Guest post by Ann Marie Gavin
In my early twenties, I was diagnosed with Crohn’s disease. Out of my diagnosis grew my interest in becoming a doctor. Fast forward a few years and I’m now that doctor.
Many people told me being a medical student, then a doctor would be hard and difficult. They were right. But, no one could have ever prepared me for what it would be like to have a dual existence as a medical student/doctor and a patient at the same time. I’m not sure how many of us dual qualification doctor/patients actually do exist, but I know I would have loved to see people who had walked in my shoes when I started out on this journey.
Yes, being a medical student and doctor can be hard. But it is nowhere as difficult as being a patient trying to live and survive with chronic medical conditions. Being a patient has some parallels with being a doctor, but the patient never has time off from their illness. They never can get away from it for a break. They can’t switch it off. My appreciation for how difficult patients’ lives can actually be is what has kept me going through my own difficult times when I was both training to be a doctor and coping as a patient. When I struggled, it was the patient in the bed that gave me the drive to keep going.
But, being both a patient and a medic brings its own set of unique challenges. At times the line between doctor and patient can be blurred. Throughout my medical training I’ve managed to accrue possibly more hospital admissions than some of the patients I’ve met. I estimate I’ve had a minimum of three hospital admissions per year for the past five years during the time it has taken me to obtain my medical degree. However, that does not accurately portray the true picture of the weight of being a patient. It doesn’t include the doctor appointments I regularly attended to keep my head above water. It doesn’t include the things I couldn’t do when I was ill or exhausted. It doesn’t include the days I went to college and hospital placements when I was sicker than the patients I stood in front of.
What none of this shows is the illusion of a medical student that I was to people. I was seen as someone who looked after people who were ill, not someone who was ill themselves. It also doesn’t show the pressure I felt not to be ill. I felt it was acceptable to have a chronic illness, but only for the title. By that I mean, I felt it was ok to have Crohn’s disease provided it was in remission. It was ok once my disease wasn’t symptomatic and didn’t affect my ability to perform as someone working in health care should. This pressure led me to try to push my health to one side, try to ignore my gut instinct, try to pretend I wasn’t ill when I could barely stand. In a world surrounded by doctors and future doctors, I felt incredibly isolated and alone in my illness.
When I began medical school I was always open about my illness, it was what led me down this road. I never felt like Crohn’s was something I had to hide. I never felt ashamed, it was part of me, not all of me. But its impact on me shaped part of who I am today. Being a patient has taught me far more about medicine than medical school ever could. Yet, I began to feel that I had to deny this part of me. I felt I was losing my voice. The voice which advocated from a patient perspective. I eventually learned to silence this voice. The impact of being a patient while training to be a doctor is still with me. But then I remember what it is like to be that patient in the bed, and all I wanted and needed was one person to listen to me. I know I have to be a voice for those who don’t have one.

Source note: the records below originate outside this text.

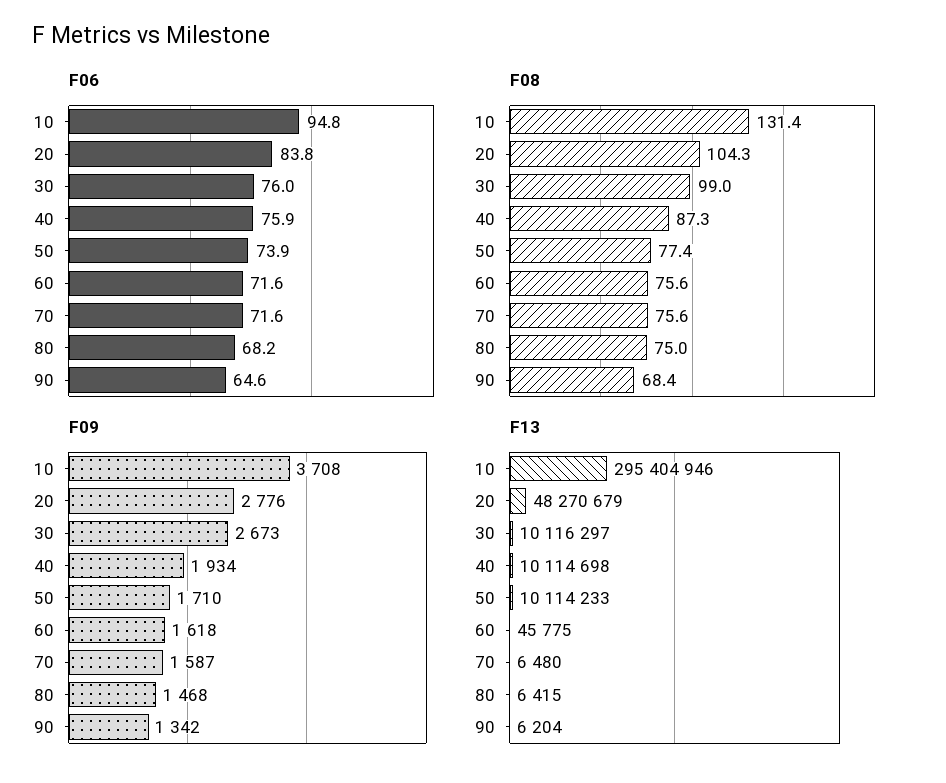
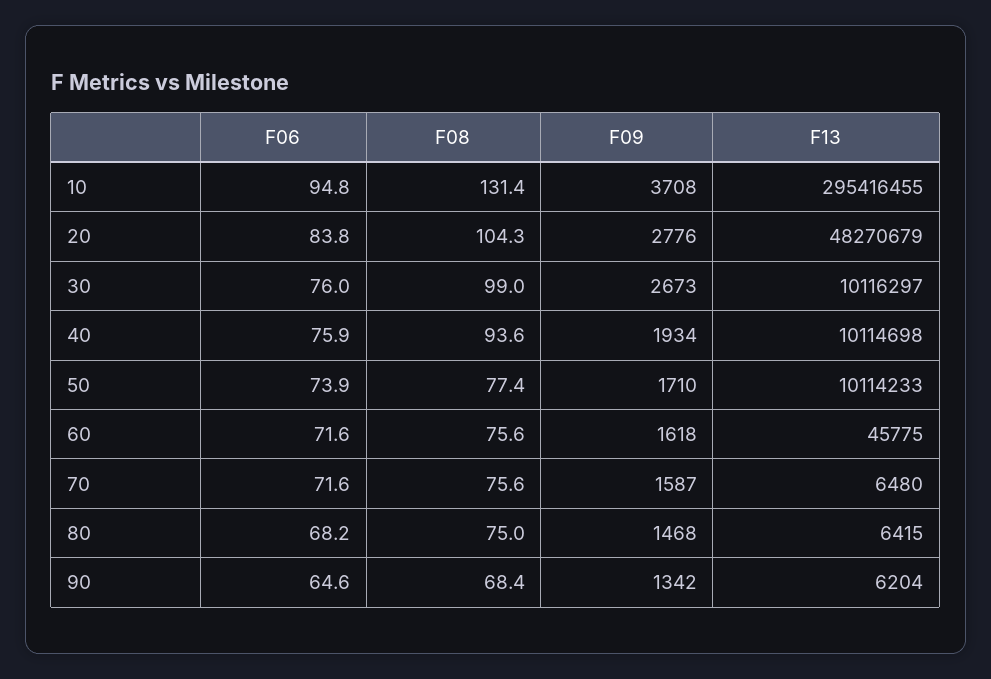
  {
    "F06": {
      "10": 94.8,
      "20": 83.8,
      "30": 76,
      "40": 75.9,
      "50": 73.9,
      "60": 71.6,
      "70": 71.6,
      "80": 68.2,
      "90": 64.6
    },
    "F08": {
      "10": 131.4,
      "20": 104.3,
      "30": 99,
-     "40": 87.3,
+     "40": 93.6,
      "50": 77.4,
      "60": 75.6,
      "70": 75.6,
      "80": 75,
      "90": 68.4
    },
    "F09": {
      "10": 3708,
      "20": 2776,
      "30": 2673,
      "40": 1934,
      "50": 1710,
      "60": 1618,
      "70": 1587,
      "80": 1468,
      "90": 1342
    },
    "F13": {
-     "10": 295404946,
+     "10": 295416455,
      "20": 48270679,
      "30": 10116297,
      "40": 10114698,
      "50": 10114233,
      "60": 45775,
      "70": 6480,
      "80": 6415,
      "90": 6204
    }
  }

Part of what influenced me to become a doctor was that I never saw a diagnosis as a life sentence. I saw it as the opposite. Knowing what was causing my body not to function as it should gave me a sense of empowerment. A diagnosis offered the starting point to a solution. However, my journey with Crohn’s wasn’t always smooth. It still isn’t. I’ve been on countless medications for it. Some of these medications have left me with other chronic illnesses that now have more of an impact on my life than the Crohn’s itself. No medication or surgery has ever been a cure or quick fix for me. I’ve had partial responses and side effects to just about every treatment option I’ve tried. My journey to recovery has never been in a textbook fashion. I’ve had complications. I've learned that everyone is different and has a unique recovery path. I’ve learned to try not to compare my illness and life journey to others. Just because one person is on top of the world with their survival story does not make somebody else's struggle a failure. You may just be seeing someone’s highlights.
I’ve learned that it's OK to experience illness and recovery your own way. It's OK to be your unique self. Life is far from textbook.

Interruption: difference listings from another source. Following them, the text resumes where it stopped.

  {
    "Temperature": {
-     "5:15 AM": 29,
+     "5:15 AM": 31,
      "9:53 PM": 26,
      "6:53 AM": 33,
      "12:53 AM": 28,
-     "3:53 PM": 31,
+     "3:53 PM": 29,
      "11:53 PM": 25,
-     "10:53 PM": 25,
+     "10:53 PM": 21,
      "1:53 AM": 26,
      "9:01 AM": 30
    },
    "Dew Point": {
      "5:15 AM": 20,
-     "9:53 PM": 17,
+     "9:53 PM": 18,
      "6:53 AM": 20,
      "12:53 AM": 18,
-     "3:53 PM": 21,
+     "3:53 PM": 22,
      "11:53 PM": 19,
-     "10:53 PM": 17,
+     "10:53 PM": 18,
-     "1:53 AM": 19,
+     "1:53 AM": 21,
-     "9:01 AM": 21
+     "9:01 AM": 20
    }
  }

Through my journey as a patient I’ve learned that medicine in the textbook sense can take patients to a certain point. Recovery and healing requires some element of creativity and flexibility. Medicine is quick to judge anything less than perfect recovery or textbook symptoms, or responses as a failure. Sometimes it is ok for a person to live with an illness and still have a fulfilled life. I earned a medical degree while experiencing the worst health of my life. I learned to adapt, I learned to rest, to listen to me. I learned mental resilience is just often just as vital as lifesaving medication. Quality of life is far more important than lab results and prognostic statistics. I’ve learned never to judge a patient by a label of their diagnosis.
One of the biggest things I’ve learned throughout this journey is to be open-minded and that the patient often has much more wisdom than the doctor. As a doctor, we’re here to help our patients, but we also have to remember to listen…as there is a lot we can learn from our patients.